Trying with $A=3000$, $P=1000$, $M=10$, $n=1$, $t=20$ these approximations would give $$x_{(2)}=\frac{6}{73}\approx 0.08219 \qquad \qquad x_{(3)}=\frac{146}{3119}\approx 0.04681$$ while the exact solution is $0.05030$.

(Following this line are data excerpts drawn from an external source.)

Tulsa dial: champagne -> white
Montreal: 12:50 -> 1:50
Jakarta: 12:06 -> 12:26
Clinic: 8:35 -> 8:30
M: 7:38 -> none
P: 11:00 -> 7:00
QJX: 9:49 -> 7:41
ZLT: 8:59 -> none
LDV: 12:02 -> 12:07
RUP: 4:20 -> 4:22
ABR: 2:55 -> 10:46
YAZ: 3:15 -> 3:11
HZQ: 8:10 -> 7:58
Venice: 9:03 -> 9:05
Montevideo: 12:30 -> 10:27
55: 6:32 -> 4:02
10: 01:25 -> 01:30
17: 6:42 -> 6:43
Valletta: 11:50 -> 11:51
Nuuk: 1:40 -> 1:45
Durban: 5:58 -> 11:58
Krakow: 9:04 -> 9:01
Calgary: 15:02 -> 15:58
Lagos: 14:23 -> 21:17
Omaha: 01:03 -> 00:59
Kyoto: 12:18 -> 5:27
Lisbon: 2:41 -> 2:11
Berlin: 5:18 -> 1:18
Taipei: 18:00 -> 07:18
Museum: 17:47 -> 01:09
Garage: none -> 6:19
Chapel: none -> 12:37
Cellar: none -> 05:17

The next one (the formula is not reported here since a bit too long but available on request) woulf give $$x_{(4)}=\frac{56142}{1119719}\approx 0.05014$$

If you want easier to implement formulae, consider that you look for the zero of function $$f(x)=P (x+1)^m+M\frac{ (x+1)^m-1}{x}-A$$ and use the formulae given here with $$f^{(0)}(0)=nM+P-A$$ $$ f^{(1)}(0)=\frac{1}{2} m ((m-1) M+2 P)$$ $$f^{(2)}(0)=\frac{1}{3} (m-1) m ((m-2) M+3 P)$$ $$f^{(3)}(0)=\frac{1}{4} (m-2) (m-1) m ((m-3) M+4 P)$$ $$f^{(4)}(0)=\frac{1}{5} (m-3) (m-2) (m-1) m ((m-4) M+5 P)$$ $$f^{(5)}(0)=\frac{1}{6} (m-4) (m-3) (m-2) (m-1) m ((m-5) M+6 P)$$ where you can notice the nice patterns.

With this, compute the coefficients $a_k^n$ of the linked paper and you can easily obtain "quintic, sextic, septic, octic ... iterations".